> _Exercise brief_
Answer these questions using the text on Nullstone environments below:
1. What two examples of environment-specific settings does the text list?
2. Is a separate cloud account for each environment required?
3. What is the stated reason a dev environment generally has very limited resources?

> _Text section_
□ □ □ □ □ □ □

Environments in Nullstone are configured on your stacks. They allow you to launch multiple versions of your entire stack. For each environment, the primary configuration of your infrastructure remains the same. This includes things like the definitions of your applications and datastores as well as their connections. What you can change for each environment are the resource levels and parameters used to launch each application or datastore. Some examples of this are:

  • how much CPU or RAM your application will use
  • whether your database will perform automatic database backups

As you launch each application or datastore in each environment, you will be prompted to provide the environment specific settings.

Cloud Account

Each environment has its own configuration for cloud account, so you can provide a different account for each to isolate resources. Configuring a separate cloud account for each environment is best practice and advised, however, not required. If a mistake is made (such as an accidental destroy), separate accounts provides a natural barrier for the mistake to remain contained.

A typical set of environments might look like the following:

Environments List

Promotion Pipeline

When defining the environments for your stack, you also decide their order/sequence. This is done in order for you to follow a pattern of promoting changes from lower environments all the way to production.

A dev environment provides a place for new changes to get promoted without worrying about breaking something important. Developers merge their changes to one central place; and it is the first step in verifying the quality of your application. It generally has very limited resources to keep costs down.

A staging environment allows development teams to get sets of changes ready for production. Developers can stage groups of changes that they intend to release to production. Promote these changes to production once your QA team has finished testing.

Once your changes reach the production environment, the odds of those changes having issues goes way down and your software release quality goes way up.

Nullstone recommends following this same approach for not only the code for your applications but also for the infrastructure. The additional environments make it easy to verify if infrastructure changes are going to work as intended. Test out your infrastructure changes in a dev environment before promoting them to prod.

□ □ □ □ □ □ □

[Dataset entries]
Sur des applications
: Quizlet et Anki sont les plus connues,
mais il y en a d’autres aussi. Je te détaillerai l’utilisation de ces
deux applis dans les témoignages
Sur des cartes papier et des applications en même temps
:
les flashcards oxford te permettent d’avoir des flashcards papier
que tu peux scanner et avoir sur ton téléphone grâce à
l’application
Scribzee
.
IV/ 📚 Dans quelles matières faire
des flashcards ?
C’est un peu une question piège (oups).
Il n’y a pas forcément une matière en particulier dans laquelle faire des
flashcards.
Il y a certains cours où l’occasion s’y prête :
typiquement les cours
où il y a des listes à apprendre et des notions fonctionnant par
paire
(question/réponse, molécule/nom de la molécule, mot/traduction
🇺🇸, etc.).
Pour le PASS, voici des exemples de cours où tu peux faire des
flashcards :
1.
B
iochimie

□ □ □ □ □ □ □

> _Written reply_
1. How much CPU or RAM an application will use, and whether a database will perform automatic database backups.
2. No. It is best practice and advised, but not required.
3. To keep costs down.